== Task ==
What lines of the data hold the string "with"? Pull each one out.

##############################

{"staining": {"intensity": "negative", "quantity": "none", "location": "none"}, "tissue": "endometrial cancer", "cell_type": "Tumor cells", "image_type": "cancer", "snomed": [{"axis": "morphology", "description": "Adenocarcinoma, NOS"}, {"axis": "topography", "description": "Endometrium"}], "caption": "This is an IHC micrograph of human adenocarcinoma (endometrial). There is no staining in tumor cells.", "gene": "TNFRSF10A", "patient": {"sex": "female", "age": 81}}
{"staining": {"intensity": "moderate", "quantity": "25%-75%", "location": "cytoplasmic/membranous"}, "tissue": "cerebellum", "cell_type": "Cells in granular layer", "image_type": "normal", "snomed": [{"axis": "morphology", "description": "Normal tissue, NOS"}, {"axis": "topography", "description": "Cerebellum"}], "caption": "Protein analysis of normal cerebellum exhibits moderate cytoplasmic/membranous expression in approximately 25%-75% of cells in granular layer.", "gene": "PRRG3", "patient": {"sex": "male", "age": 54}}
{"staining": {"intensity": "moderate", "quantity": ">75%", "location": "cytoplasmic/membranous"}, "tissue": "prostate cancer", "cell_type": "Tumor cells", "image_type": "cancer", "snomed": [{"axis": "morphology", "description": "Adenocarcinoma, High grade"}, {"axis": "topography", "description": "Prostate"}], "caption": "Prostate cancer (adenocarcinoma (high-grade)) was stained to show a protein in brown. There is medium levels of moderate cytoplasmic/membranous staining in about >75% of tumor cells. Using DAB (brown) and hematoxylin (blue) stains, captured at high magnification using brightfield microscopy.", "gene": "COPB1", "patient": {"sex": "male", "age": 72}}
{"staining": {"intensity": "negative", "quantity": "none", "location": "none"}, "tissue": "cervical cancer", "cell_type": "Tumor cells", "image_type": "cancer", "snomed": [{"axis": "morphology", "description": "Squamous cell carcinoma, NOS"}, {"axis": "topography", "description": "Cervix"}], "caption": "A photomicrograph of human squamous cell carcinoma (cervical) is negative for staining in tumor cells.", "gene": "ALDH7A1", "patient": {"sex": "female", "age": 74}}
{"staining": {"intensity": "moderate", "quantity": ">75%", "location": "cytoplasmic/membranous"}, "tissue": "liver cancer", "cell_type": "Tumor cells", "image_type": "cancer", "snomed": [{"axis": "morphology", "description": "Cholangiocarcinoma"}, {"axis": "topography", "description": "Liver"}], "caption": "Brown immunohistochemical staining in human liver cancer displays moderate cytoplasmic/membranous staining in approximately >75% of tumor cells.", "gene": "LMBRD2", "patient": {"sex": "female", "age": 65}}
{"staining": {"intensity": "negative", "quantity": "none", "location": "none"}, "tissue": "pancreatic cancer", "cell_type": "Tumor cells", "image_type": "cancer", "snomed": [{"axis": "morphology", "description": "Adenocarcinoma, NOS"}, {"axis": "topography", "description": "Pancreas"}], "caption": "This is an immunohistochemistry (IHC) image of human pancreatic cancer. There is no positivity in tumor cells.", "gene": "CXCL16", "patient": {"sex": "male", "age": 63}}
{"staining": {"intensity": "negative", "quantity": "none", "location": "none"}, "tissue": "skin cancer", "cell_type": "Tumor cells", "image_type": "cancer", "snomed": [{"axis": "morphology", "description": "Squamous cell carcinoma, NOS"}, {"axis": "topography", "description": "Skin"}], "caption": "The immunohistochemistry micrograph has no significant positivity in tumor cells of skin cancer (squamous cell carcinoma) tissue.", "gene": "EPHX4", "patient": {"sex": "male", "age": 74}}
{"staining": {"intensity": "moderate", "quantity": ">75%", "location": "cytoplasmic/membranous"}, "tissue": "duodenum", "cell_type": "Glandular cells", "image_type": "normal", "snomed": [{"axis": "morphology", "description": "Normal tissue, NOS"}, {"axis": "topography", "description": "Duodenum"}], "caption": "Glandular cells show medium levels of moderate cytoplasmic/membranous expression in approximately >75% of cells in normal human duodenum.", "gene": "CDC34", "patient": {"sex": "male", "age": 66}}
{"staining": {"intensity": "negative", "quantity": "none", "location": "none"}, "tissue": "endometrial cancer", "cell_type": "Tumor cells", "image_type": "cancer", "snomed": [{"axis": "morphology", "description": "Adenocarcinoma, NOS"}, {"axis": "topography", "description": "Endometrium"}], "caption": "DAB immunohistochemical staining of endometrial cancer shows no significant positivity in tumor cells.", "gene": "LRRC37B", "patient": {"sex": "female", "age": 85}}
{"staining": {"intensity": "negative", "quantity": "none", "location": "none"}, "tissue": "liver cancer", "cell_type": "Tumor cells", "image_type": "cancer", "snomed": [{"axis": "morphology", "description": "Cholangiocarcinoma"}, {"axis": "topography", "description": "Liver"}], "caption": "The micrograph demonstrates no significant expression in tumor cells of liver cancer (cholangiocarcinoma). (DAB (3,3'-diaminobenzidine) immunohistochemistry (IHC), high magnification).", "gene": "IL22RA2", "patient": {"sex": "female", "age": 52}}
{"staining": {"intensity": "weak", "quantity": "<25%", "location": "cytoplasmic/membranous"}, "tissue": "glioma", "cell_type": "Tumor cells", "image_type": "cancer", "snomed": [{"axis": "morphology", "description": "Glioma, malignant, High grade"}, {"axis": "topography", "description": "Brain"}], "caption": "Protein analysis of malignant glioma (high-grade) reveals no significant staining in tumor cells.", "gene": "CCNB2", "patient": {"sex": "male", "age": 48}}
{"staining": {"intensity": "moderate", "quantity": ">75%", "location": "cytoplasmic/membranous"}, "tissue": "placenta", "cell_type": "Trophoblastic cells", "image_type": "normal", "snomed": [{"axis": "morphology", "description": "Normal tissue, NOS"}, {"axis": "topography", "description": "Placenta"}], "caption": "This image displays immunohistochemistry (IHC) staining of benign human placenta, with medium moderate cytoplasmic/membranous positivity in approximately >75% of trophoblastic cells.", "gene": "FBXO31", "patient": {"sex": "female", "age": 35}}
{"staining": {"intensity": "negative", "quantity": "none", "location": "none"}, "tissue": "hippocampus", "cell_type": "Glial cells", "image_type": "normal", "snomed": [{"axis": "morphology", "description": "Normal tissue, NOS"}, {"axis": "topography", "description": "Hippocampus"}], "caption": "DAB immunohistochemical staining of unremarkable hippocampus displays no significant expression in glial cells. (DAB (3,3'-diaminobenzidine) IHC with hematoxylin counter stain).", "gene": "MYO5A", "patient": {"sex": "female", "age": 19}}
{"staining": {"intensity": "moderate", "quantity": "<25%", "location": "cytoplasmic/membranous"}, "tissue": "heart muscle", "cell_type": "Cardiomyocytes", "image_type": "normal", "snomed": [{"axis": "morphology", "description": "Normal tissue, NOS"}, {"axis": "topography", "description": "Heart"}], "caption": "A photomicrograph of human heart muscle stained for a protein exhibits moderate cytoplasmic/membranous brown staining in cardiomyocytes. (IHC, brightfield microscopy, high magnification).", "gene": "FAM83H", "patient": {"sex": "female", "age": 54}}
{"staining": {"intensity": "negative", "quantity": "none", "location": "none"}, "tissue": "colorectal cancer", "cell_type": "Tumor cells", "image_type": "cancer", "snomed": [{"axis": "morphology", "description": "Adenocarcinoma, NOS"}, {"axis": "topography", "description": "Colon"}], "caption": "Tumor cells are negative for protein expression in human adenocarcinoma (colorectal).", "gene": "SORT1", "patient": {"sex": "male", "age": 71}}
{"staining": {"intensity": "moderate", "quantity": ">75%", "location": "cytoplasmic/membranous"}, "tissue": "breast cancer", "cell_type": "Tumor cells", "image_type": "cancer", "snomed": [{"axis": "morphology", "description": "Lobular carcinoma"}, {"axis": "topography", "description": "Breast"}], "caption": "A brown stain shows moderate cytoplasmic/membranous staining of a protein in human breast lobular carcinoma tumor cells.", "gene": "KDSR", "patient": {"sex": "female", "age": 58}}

##############################

== Solution ==
{"staining": {"intensity": "moderate", "quantity": ">75%", "location": "cytoplasmic/membranous"}, "tissue": "placenta", "cell_type": "Trophoblastic cells", "image_type": "normal", "snomed": [{"axis": "morphology", "description": "Normal tissue, NOS"}, {"axis": "topography", "description": "Placenta"}], "caption": "This image displays immunohistochemistry (IHC) staining of benign human placenta, with medium moderate cytoplasmic/membranous positivity in approximately >75% of trophoblastic cells.", "gene": "FBXO31", "patient": {"sex": "female", "age": 35}}
{"staining": {"intensity": "negative", "quantity": "none", "location": "none"}, "tissue": "hippocampus", "cell_type": "Glial cells", "image_type": "normal", "snomed": [{"axis": "morphology", "description": "Normal tissue, NOS"}, {"axis": "topography", "description": "Hippocampus"}], "caption": "DAB immunohistochemical staining of unremarkable hippocampus displays no significant expression in glial cells. (DAB (3,3'-diaminobenzidine) IHC with hematoxylin counter stain).", "gene": "MYO5A", "patient": {"sex": "female", "age": 19}}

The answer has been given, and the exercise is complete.